Oui, les chefs d’entreprise et les économistes avaient en quelque sorte la gueule de bois, et il y avait aussi un zeste de mea culpa. Les Rencontres économiques d’Aix, depuis seize ans, accueillent le gratin des chefs d’entreprises français, des économistes d’institutions publiques ou privées, quelques politiques, des banquiers centraux, qui débattent devant un public nombreux. Tout çà sous un soleil ce qui ne gâche rien.
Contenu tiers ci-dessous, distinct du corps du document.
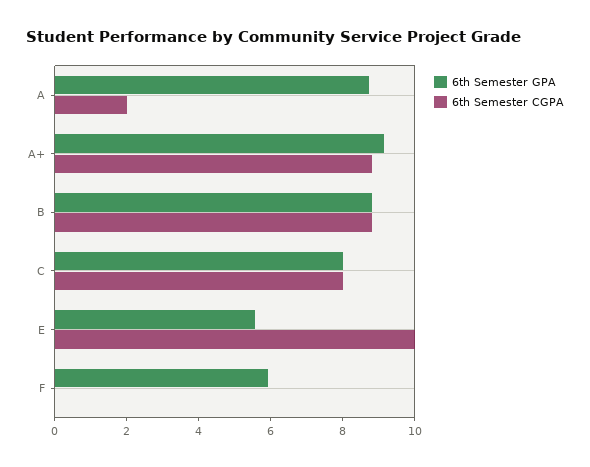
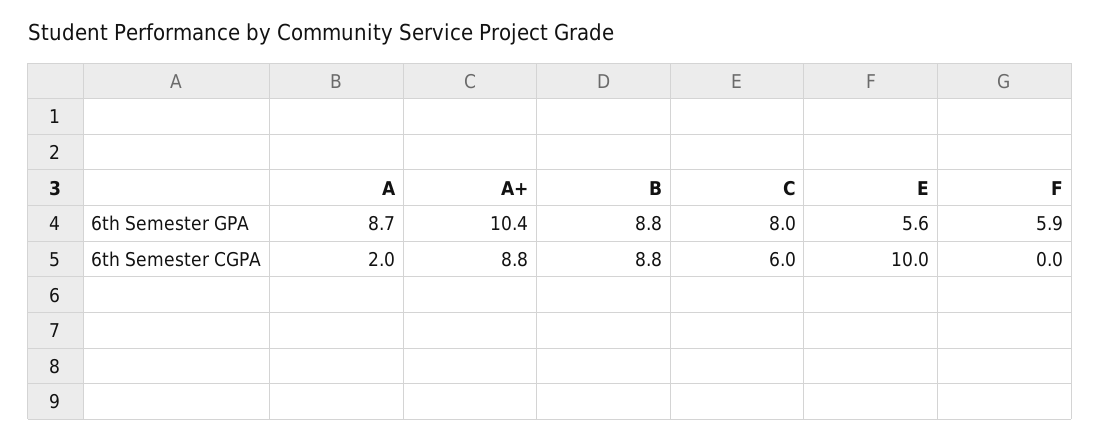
6th Semester GPA, A+: 9 -> 10.4
6th Semester CGPA, C: 8 -> 6

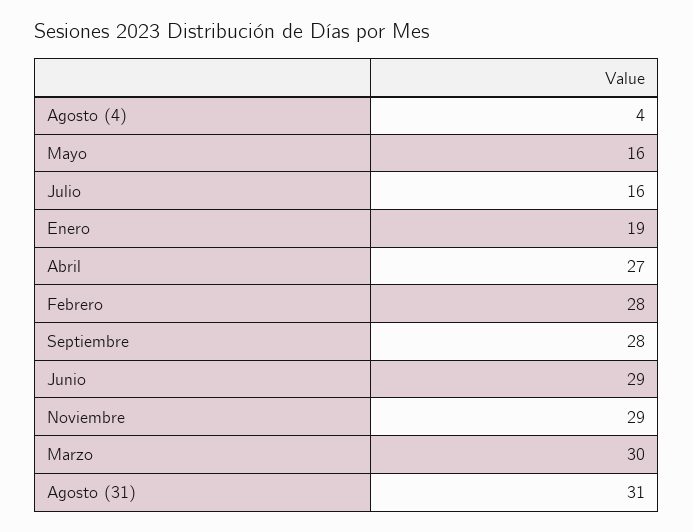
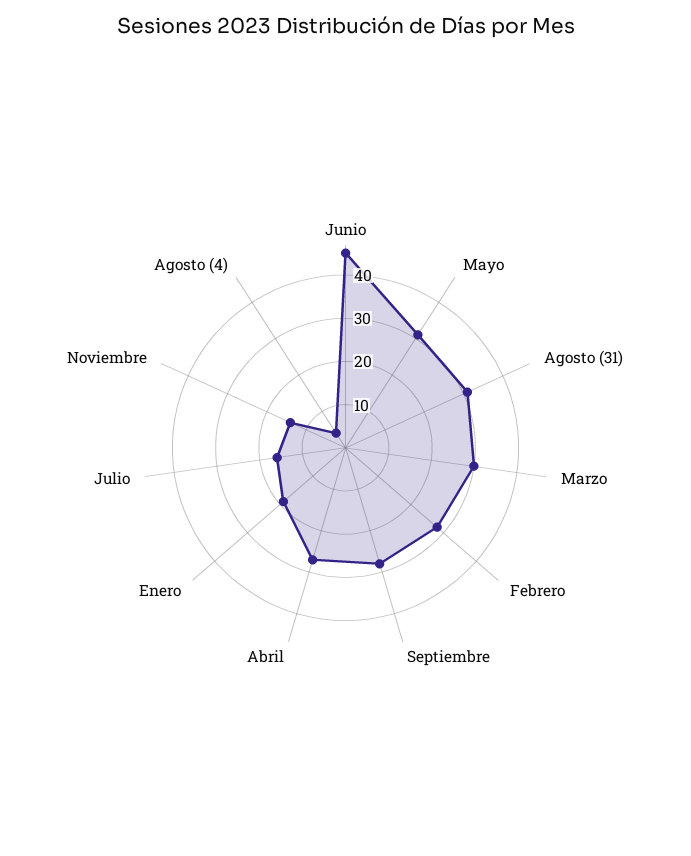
Mayo: 16 -> 30
Junio: 29 -> 45
Noviembre: 29 -> 15

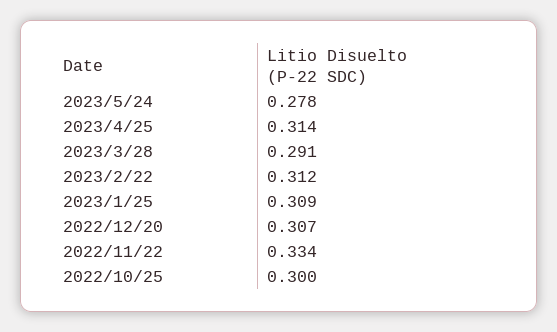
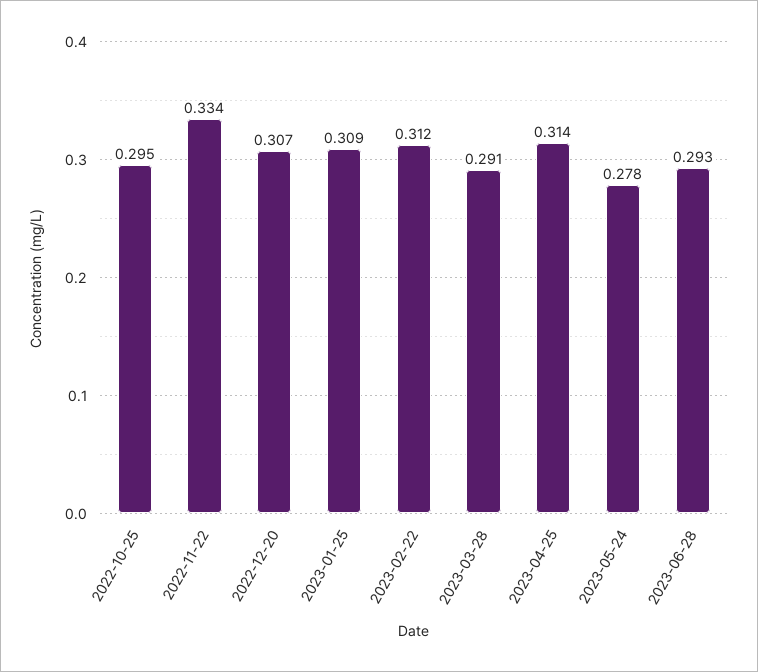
2022/10/25: 0.3 -> 0.295
2023-06-28: none -> 0.293

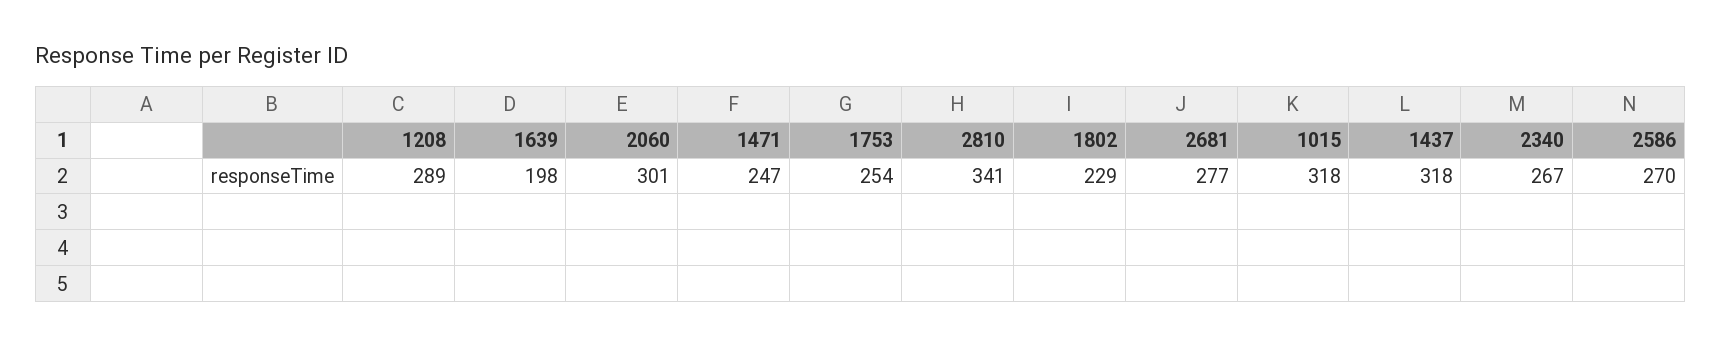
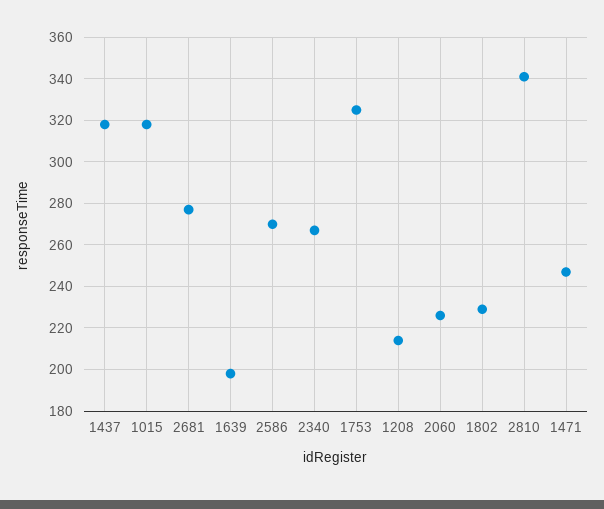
1208: 289 -> 215
2060: 301 -> 225
1753: 254 -> 325

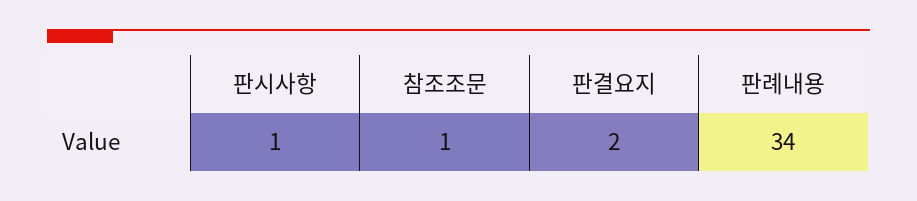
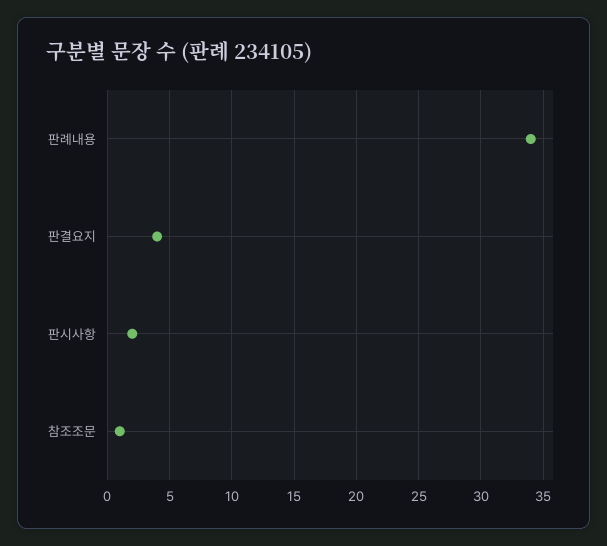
판시사항: 1 -> 2
판결요지: 2 -> 4

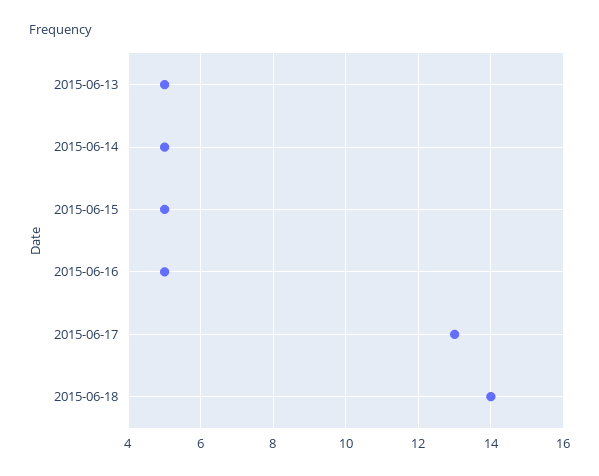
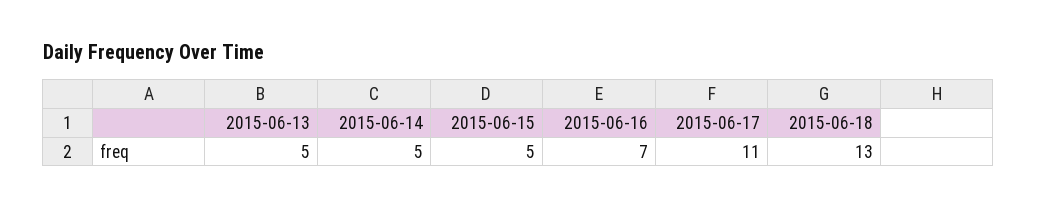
2015-06-16: 5 -> 7
2015-06-17: 13 -> 11
2015-06-18: 14 -> 13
Cette année, il y a avait un sujet évident : le Brexit. Tout le monde a répété son inquiétude face aux conséquences économiques, non pas du Brexit lui-même, mais de la période d’incertitude qui s’ouvre. La formule qui a couru tout le week-end était : le Grexit (la crise grecque) a plombé le climat pendant deux ans, on ne va recommencer avec la sortie du Royaume-Uni de l'Union européenne. Bref, quoi qu’on fasse, faisons-le vite

Mais le Brexit, n’était le sujet apparent. Derrière, il y avait…

Il y avait le constat que le résultat de ce référendum britannique, comme le succès de Trump et de Sanders aux Etats-Unis, comme le cas autrichien où on voit l’extrême-droite proche du pouvoir, que tout cela veut bien dire quelque chose. Et ce quelque chose, c’est le fait que la mondialisation, celles des biens et de la circulation des hommes, telle qu’elle fonctionne, et telle qu’elle a été largement vantée les années précédentes à Aix, cette mondialisation fait aussi des perdants dans nos pays confrontés à la concurrence des pays émergents et à des problèmes de qualification de leur main d’œuvre.

Non, tout le monde n’est pas gagnant, loin des grandes métropoles notamment. A Aix cette année, il y avait un petit air de mea culpa et d’abord chez les économistes y compris les plus classiques et insérés dans la réalité économique. A tel point que le Cercle des économistes présidé par Jean-Hervé Lorenzi a fait un éloge du retour à la souveraineté, aux frontières, au pays, à la nation. Je peux vous dire que c’est inédit et troublant.

Du côté des chefs d’entreprise, c’est moins le cas, parce qu’ils voient aussi les gagnants, ceux des pays émergents où ils travaillent, la disparition de la faim par exemple. Mais la question à laquelle tout le monde cherche une réponse est : comment retisser le lien coupé entre les élites et les peuples.